Speaking Truth to Power - My Alternative View
Author: P Chidambaram
Publisher: Rupa
Pages: 488
Price: Rs 595
India went through a gigantic transformation between 1991 and 1999 when Dr Manmohan Singh as the finance minister of the country brought in winds of change in the economy and opened it up. Global investments coming to India, the country opening its markets for investments and consumption changed lives of millions of Indians. One leader who was part of policy design and implementation during this phase was former Finance Minister and former Home Minister of India P Chidambaram.
With all this experience and insight, P Chidambaram now analyses what happened in the Indian economy in the last 14 to 16 months in his new book Speaking Truth to The Power.
Former President of India Pranab Mukherjee who writes the foreword to this book has described a lot about what demonetisation did to the country and praises Chidambaram a lot for his acumen.
Chidambaram says he has “written and written for 156 weeks”. And what he has written is substantiated with lots of data. Being a former finance minister who presented so many budgets of the country in the Lok Sabha, Chidambaram reflects the situation very vividly and in detail.
The examples he has given of how exports declined from $236 billion in 2014 to $216 in 2015 and then to $213 in 2016 before picking up a bit, throw light on what really happened to India’s vital export sector in the past two-four years.
One very interesting aspect of this book is Chidambaram adding the socio economic factors and giving hard-hitting examples of how the change in regime has hit a lot of people, especially in the rural areas of the country.
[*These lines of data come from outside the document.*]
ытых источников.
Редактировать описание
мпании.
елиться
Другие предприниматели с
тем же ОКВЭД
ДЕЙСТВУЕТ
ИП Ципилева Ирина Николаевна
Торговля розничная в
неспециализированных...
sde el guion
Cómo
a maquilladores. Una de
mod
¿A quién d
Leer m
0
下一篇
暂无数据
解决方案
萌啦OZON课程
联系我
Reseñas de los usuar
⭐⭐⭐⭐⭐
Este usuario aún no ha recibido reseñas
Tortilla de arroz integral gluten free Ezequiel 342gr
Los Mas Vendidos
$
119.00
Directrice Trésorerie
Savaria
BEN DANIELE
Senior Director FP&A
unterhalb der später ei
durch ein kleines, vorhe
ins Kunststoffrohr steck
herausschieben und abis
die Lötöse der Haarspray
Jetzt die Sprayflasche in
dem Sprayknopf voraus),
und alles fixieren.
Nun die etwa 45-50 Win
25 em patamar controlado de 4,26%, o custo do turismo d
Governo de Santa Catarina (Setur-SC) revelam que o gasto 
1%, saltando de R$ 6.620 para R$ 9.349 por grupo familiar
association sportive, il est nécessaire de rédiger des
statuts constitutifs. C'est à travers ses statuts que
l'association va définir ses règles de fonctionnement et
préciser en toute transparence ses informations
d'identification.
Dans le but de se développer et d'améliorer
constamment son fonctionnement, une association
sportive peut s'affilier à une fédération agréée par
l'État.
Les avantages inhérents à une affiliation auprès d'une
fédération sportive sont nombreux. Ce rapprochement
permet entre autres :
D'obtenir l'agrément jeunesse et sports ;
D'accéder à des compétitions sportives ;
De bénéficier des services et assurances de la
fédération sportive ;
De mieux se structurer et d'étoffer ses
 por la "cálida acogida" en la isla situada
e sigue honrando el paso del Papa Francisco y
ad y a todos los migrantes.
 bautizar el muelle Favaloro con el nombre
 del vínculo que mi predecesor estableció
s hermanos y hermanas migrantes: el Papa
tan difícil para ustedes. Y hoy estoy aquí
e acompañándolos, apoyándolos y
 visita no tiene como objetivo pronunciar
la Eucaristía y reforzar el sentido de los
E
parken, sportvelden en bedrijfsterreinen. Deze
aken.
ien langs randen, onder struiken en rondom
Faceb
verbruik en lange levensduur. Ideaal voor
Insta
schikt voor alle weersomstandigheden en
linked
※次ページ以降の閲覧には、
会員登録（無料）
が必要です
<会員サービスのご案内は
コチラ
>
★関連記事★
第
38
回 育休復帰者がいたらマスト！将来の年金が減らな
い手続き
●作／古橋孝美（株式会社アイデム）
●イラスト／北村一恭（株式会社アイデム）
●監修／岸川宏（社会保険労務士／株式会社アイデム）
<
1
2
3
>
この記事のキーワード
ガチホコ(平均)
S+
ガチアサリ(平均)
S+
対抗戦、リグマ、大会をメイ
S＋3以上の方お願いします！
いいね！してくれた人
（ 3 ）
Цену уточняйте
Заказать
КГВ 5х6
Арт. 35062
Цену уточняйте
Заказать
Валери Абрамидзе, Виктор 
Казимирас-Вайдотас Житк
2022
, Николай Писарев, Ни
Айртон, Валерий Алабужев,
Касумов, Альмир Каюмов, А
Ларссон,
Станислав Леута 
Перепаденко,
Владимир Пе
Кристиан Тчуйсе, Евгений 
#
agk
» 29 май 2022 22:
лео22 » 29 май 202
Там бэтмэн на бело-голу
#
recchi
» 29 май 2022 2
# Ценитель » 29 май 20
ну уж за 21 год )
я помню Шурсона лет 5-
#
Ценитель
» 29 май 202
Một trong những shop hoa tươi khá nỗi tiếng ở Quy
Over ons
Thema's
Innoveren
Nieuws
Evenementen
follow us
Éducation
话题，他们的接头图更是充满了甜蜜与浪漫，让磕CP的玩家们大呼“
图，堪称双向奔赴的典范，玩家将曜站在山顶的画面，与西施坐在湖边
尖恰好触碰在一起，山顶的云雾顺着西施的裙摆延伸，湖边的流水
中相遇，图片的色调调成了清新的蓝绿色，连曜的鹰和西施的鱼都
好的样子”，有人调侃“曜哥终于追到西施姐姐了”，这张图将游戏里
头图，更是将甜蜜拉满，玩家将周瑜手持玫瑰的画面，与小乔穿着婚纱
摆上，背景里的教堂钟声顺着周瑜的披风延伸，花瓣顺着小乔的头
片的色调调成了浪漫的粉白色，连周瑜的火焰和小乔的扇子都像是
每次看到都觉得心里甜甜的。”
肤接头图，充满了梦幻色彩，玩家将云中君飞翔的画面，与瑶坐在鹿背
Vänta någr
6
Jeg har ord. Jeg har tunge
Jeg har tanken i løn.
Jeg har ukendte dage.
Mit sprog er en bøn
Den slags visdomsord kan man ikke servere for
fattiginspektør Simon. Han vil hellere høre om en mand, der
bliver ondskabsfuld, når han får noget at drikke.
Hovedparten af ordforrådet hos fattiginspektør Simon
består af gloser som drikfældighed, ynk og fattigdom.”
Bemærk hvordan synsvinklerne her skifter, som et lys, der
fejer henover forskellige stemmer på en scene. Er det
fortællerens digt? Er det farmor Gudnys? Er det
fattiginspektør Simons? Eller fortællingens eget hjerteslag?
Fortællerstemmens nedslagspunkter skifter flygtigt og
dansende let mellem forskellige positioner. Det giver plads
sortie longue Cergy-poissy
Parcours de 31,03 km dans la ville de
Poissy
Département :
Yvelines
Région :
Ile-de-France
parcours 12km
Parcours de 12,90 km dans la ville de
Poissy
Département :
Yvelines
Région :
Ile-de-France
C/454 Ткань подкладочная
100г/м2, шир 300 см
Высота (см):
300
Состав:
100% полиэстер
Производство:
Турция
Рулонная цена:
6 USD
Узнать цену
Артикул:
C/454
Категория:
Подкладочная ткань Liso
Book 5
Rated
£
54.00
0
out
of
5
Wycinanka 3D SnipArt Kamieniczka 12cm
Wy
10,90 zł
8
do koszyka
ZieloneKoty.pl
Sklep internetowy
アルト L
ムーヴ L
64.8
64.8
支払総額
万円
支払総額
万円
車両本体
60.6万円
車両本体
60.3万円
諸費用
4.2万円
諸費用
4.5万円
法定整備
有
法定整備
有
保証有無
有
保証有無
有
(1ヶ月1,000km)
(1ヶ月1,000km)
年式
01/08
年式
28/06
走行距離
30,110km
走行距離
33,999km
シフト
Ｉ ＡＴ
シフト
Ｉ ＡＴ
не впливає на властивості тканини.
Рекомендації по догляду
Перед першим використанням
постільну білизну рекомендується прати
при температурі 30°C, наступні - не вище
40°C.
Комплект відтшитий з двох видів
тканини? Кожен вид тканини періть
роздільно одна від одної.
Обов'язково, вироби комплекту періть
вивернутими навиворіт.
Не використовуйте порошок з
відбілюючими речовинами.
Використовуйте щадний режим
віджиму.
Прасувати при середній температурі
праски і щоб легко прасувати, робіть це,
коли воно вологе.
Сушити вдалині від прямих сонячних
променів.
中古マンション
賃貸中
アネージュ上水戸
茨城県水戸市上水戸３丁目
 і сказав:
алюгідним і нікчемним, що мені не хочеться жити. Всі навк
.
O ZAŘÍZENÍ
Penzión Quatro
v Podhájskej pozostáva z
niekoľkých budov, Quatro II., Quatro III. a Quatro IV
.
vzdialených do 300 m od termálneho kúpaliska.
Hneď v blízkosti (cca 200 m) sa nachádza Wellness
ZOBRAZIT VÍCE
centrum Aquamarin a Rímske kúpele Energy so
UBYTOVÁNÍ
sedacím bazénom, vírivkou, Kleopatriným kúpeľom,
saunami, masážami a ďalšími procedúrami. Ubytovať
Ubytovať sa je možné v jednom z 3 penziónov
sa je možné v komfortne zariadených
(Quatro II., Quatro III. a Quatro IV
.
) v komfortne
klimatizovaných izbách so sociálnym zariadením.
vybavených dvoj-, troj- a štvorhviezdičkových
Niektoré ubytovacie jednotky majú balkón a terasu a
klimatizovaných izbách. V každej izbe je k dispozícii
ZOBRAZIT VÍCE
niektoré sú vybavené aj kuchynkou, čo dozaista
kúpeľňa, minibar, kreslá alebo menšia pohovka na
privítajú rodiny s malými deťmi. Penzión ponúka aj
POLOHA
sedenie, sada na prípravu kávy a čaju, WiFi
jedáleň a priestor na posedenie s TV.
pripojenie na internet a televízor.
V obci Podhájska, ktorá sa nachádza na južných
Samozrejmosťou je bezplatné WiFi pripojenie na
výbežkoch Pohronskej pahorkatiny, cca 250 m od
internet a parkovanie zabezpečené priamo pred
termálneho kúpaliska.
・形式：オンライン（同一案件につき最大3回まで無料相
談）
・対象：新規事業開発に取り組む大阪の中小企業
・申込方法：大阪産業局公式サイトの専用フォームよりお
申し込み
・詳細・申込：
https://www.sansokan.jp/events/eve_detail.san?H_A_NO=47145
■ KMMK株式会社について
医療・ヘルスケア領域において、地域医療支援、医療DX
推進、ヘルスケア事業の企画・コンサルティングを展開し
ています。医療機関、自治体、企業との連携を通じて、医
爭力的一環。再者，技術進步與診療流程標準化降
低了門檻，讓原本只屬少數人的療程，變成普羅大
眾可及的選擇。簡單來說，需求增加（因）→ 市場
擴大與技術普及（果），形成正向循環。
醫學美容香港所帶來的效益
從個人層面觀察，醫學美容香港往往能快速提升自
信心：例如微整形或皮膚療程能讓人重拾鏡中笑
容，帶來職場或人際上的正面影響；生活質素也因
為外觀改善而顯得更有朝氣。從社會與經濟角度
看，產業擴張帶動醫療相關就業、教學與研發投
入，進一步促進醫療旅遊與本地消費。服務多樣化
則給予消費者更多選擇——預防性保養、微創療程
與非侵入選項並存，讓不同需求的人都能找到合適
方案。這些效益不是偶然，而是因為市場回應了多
He gives examples of how looking backwards and going traditional is affecting the social fabric.
The story of ‘a male student being rusticated from a school because he was seen giving a hug to a female student’ and many similar stories of moral policing throw light on what is happening in the socio political space in the country in the present dispensation.
One has to accept that P Chidambaram was a minister in the UPA rule for several years, continues to be a Congress leader and a prominent face of the opposition in the country, so his views and arguments will have a slight slant and tilt against the BJP and NDA government. But he has also tried to balance his arguments well by saying a few positive things about people like Dr Arvind Subramanian, the chief economic advisor to Modi government. He has also backed most of the arguments with solid data.
So as Pranab Mukherjee says, for the readers interested in issues beyond the realm of just figures, Chidambaram’s policy suggestions are worth reflecting on. We would say it’s an apt account of the economy’s downward spiral.